From an early age, Tatiana Galera Cueto witnessed first-hand the impact of illegal armed groups in her native Cordoba, located in Colombia’s northern Caribbean region. A largely rural and politically conservative area, Cordoba has long been a corridor for drug trafficking and armed conflict.

In collusion with landowning elites, paramilitary groups targeted individuals who challenged the highly unequal status quo by carrying out assassinations of social leaders, conducting massacres and forcibly displacing entire communities. Reinforcing machista and patriarchal norms, these militias also conducted “social cleansing” operations, systematically erasing any trace of sexual and gender diversity and giving Cordoba the notorious distinction of having the second highest rates of LGBTI victims in the country.

As a form of resistance, Tatiana and other LGBTI individuals and allies came together in 2012 to form Poder Mestizo (Mestizo Power). The group has since become an important social actor in Cordoba, providing a platform for diverse youth to express themselves through art, music, dance and social mobilization. Poder Mestizo has also contributed to efforts to build peace with justice, by raising awareness about the conflict’s impact on LGBTI people so that their truth becomes an integral part of the official history.

Poder Mestizo is one of 48 grassroots groups supported in 2018 by Inter Pares counterpart Fondo Lunaria. For Tatiana, “This support has strengthened the leadership skills of our members and enabled us to build something of our own in an area where that had never existed. It has motivated us to continue because now we know there are many other people and organizations throughout the country, even in more difficult circumstances, working for the same thing.”

Tatiana Galera Cueto | Member – Poder Mestizo - Photo by Poder Mestizo

Poder Mestizo is one of 48 grassroots groups supported in 2018 by Inter Pares counterpart Fondo Lunaria.


Getting to know our donors

Eleanor's legacy

In this year’s annual report, we honour all those who choose to leave a legacy for future generations through a gift in their will to Inter Pares. The following is part of Inter Pares donor Eleanor Millard’s story and her vision of a social justice legacy.

The summer I graduated from university in British Columbia, I was looking for work and ended up in the Yukon. I have lived here ever since. In the early years I was a social worker. Later I became involved in education and communications projects with First Nations across the North, including several years as Minister of Education for the Yukon. I am really interested in Paulo Freire, which led me to co-create the first two literacy projects in the Yukon, in Dawson City and Whitehorse, and also the Yukon Development Education Centre in Whitehorse. I’ve written four books about the life and culture of living in the North. My travels took me to Central America and the Caribbean, and my interest in the area's history and development grew into two Master's degrees.

I first met Inter Pares at a literacy conference in Edmonton in 1979, at a workshop about Paulo Freire.
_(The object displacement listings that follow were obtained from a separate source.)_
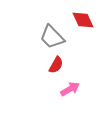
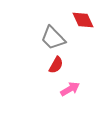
gray trapezoid: moved 1 px right, 1 px down
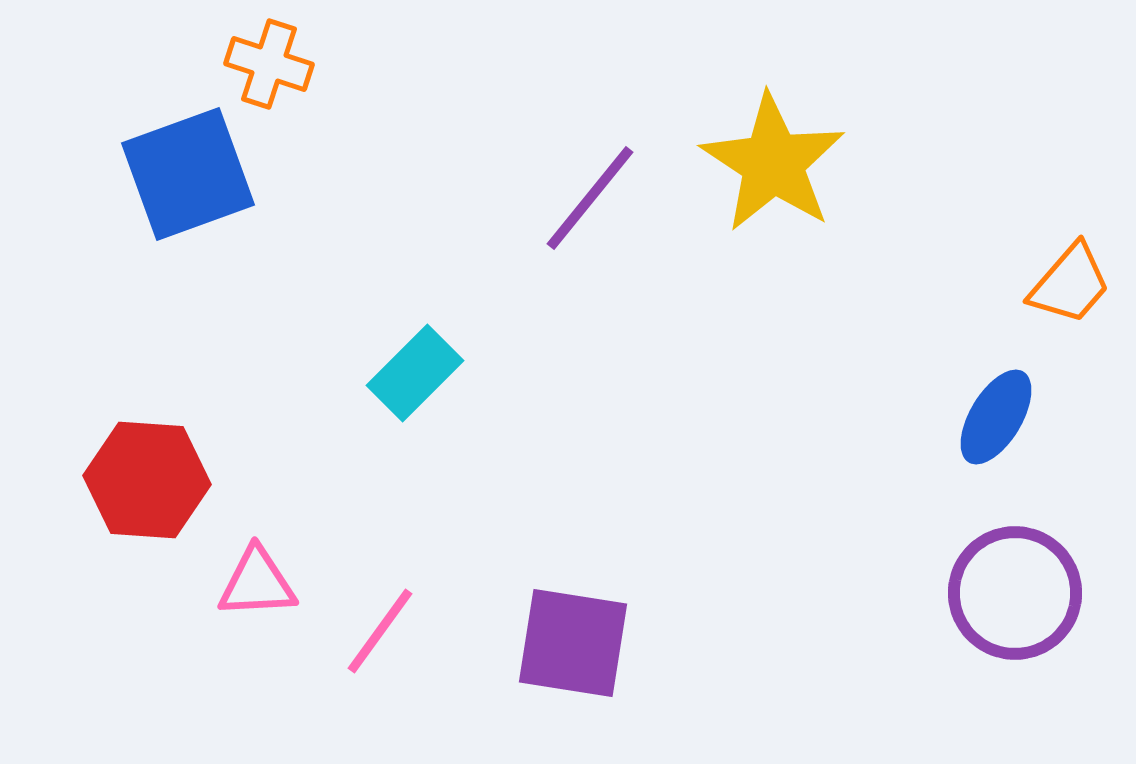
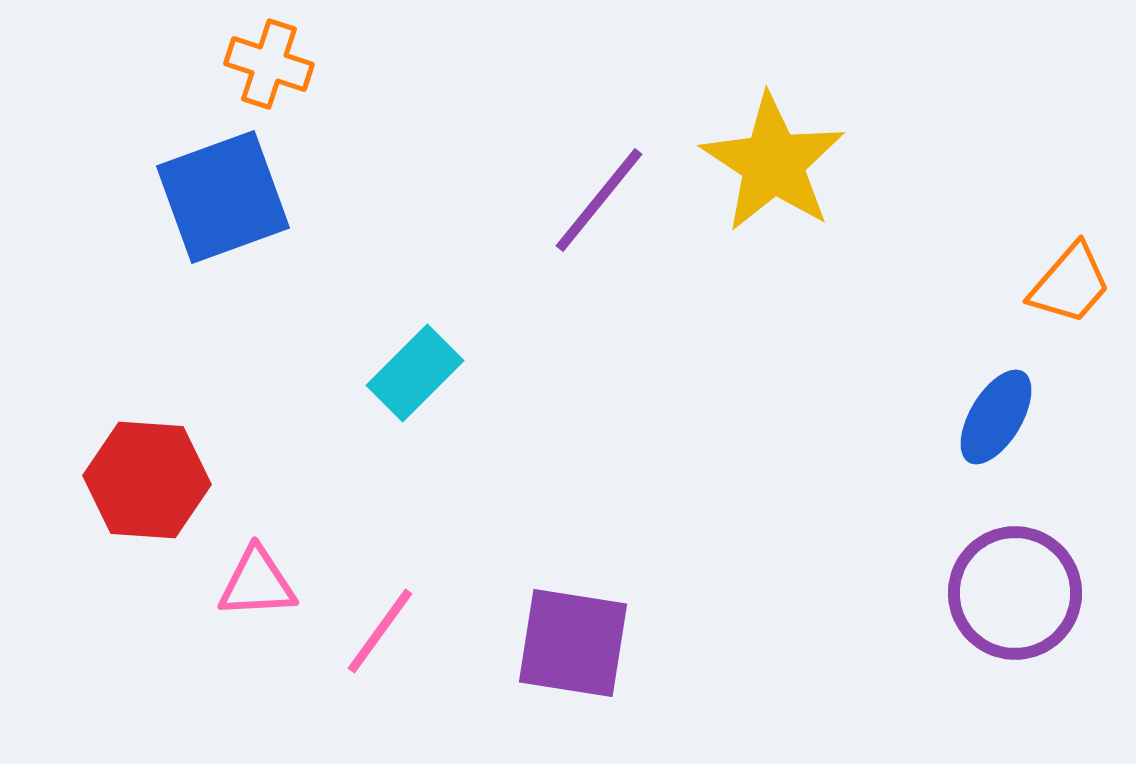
blue square: moved 35 px right, 23 px down
purple line: moved 9 px right, 2 px down
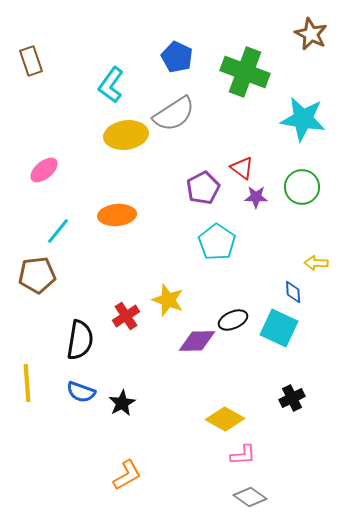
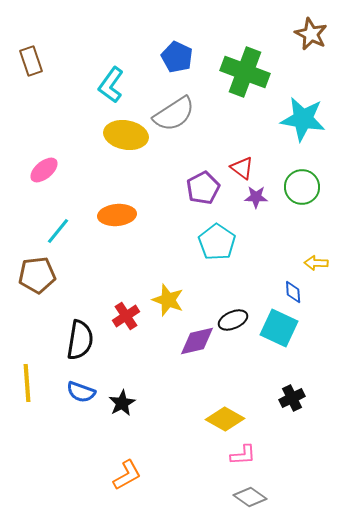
yellow ellipse: rotated 18 degrees clockwise
purple diamond: rotated 12 degrees counterclockwise
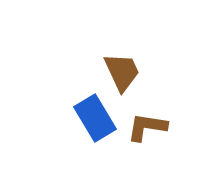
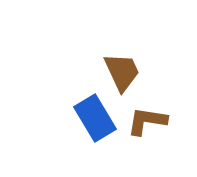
brown L-shape: moved 6 px up
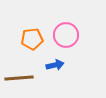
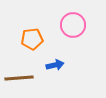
pink circle: moved 7 px right, 10 px up
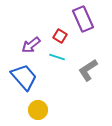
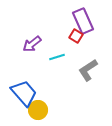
purple rectangle: moved 2 px down
red square: moved 16 px right
purple arrow: moved 1 px right, 1 px up
cyan line: rotated 35 degrees counterclockwise
blue trapezoid: moved 16 px down
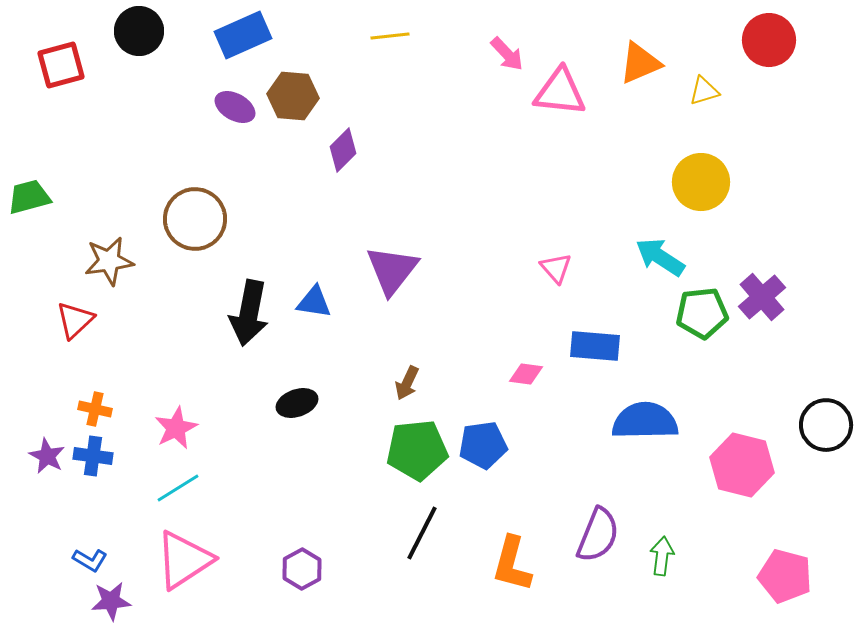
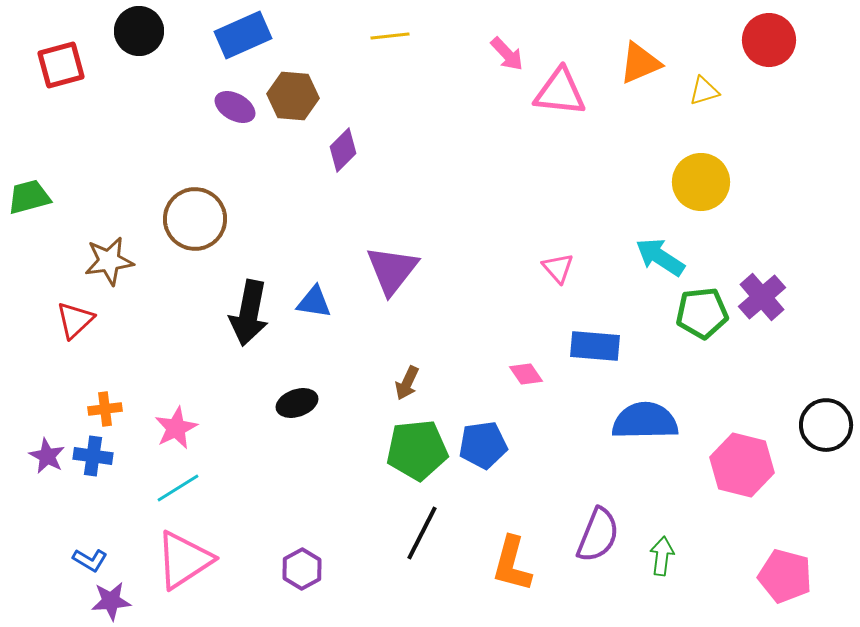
pink triangle at (556, 268): moved 2 px right
pink diamond at (526, 374): rotated 48 degrees clockwise
orange cross at (95, 409): moved 10 px right; rotated 20 degrees counterclockwise
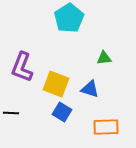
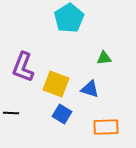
purple L-shape: moved 1 px right
blue square: moved 2 px down
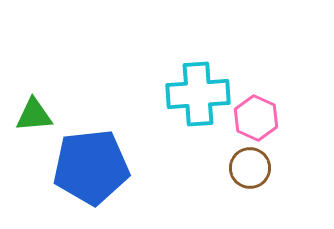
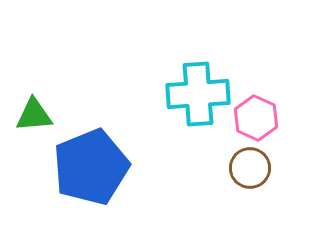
blue pentagon: rotated 16 degrees counterclockwise
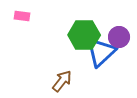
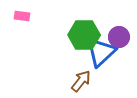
brown arrow: moved 19 px right
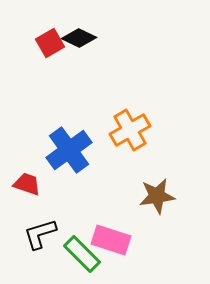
Inter Pares really intrigued me. They were enthusiastic and energetic and they had a great approach to social justice. I started donating then. I liked the idea that Inter Pares was also working in Canada. What really appealed to me was the fact that Inter Pares works collaboratively with counterpart organizations, rather than walking in and saying, “These are the solutions.” It just seemed logical, when I was writing my will, that a gift to Inter Pares would be the kind of thing that I would want. It’s not the amount that matters, but it is something that I know will carry on after me.